Senior Manager GRC

The Senior Manager of GRC provides strategic leadership and operational oversight for the Governance, Risk & Compliance function within Tolling Operations at (client). This position is responsible for directing and coordinating risk management initiatives, internal governance structures, and compliance programs. This position is also responsible for developing and managing GRC frameworks, overseeing key regulatory compliance programs (including PCI DSS, SOC 1 and SOC 2), conducting vendor risk and third-party assessments, and ensuring alignment with industry standards such as ISO 27001 and NIST. This role ensures alignment of GRC strategies with county-wide objectives, regulatory requirements, and industry best practices, while fostering a culture of integrity, risk awareness, and operational resilience.

Provide executive oversight of Governance, Risk & Compliance programs including policy governance, enterprise risk management, compliance frameworks, and change initiatives. Direct and support the activities of the Manager of Governance, Manager of Risk & Compliance, and Manager of Change Management to ensure program integration, continuity, and effectiveness. Ensure compliance with data security and assurance standards including PCI DSS, SOC 1, and SOC 2 by developing and maintaining relevant policies, controls, and audits. Develop and maintain a comprehensive risk assessment and mitigation strategy for the HCTRA s Tolling Operations.

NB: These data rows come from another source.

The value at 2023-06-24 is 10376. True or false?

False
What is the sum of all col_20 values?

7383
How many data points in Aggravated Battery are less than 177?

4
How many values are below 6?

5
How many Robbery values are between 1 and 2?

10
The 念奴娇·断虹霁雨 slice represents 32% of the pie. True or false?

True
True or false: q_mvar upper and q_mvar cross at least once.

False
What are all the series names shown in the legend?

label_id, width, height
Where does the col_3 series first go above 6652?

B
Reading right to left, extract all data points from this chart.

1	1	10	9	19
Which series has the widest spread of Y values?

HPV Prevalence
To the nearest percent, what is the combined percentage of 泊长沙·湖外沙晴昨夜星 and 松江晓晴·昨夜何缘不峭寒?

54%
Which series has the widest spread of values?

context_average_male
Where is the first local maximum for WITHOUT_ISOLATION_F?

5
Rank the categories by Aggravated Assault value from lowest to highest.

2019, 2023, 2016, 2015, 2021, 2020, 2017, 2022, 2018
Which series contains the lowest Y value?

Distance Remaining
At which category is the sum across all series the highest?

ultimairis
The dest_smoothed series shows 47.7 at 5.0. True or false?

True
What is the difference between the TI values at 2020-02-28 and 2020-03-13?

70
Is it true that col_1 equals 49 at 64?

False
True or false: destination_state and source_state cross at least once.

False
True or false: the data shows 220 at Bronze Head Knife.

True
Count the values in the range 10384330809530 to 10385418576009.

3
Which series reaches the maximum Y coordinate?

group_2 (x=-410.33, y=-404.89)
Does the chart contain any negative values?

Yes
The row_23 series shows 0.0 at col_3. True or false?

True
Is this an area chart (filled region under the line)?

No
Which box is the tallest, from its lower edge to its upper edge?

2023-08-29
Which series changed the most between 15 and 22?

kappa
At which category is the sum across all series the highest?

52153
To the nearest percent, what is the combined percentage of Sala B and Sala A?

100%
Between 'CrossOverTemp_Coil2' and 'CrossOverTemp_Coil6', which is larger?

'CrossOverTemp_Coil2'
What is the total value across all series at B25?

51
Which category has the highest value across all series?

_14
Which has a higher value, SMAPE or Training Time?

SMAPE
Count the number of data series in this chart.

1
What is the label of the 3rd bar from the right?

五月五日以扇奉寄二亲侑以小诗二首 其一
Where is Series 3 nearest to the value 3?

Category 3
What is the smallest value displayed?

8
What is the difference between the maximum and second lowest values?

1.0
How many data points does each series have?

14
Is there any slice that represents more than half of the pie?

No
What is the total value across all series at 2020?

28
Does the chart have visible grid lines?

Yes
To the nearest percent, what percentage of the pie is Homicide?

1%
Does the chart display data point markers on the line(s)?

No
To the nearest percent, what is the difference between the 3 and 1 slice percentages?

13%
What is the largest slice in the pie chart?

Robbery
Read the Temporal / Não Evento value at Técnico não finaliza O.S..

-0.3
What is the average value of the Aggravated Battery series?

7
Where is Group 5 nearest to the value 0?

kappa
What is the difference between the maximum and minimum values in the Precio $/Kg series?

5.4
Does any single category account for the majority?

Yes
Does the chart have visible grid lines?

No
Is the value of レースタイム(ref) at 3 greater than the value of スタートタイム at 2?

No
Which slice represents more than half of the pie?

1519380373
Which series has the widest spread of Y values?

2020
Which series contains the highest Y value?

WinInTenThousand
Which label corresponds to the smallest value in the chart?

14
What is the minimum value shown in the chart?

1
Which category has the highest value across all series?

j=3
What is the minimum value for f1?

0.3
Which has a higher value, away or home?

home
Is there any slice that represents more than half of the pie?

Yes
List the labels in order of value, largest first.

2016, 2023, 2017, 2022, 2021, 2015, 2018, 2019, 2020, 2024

Oversee the third-party risk management (TPRM) program, conducting vendor due diligence, security assessments, and contract reviews to ensure appropriate risk controls are in place. Collaborate with internal departments and external partners to improve operational governance and risk posture. Lead strategic planning and reporting related to GRC objectives and performance metrics. Support training, communication, and awareness programs to cultivate a risk-informed organizational culture. Participate in audit and incident response processes to ensure transparency and appropriate mitigation.

Expert knowledge of compliance and assurance frameworks including PCI DSS, SOC 1, and SOC 2 reporting requirements. Extensive knowledge of risk management, compliance regulations, governance models, and change management frameworks. Strong understanding of IT controls, data protection policies, and third-party risk. Proven leadership and people management skills in cross-functional environments. Excellent analytical, communication, and strategic planning skills with the ability to translate complex security and compliance issues into business-relevant language. Deep understanding of public sector regulatory environments and operations. Ability to build cross-functional relationships and lead multi-departmental initiatives.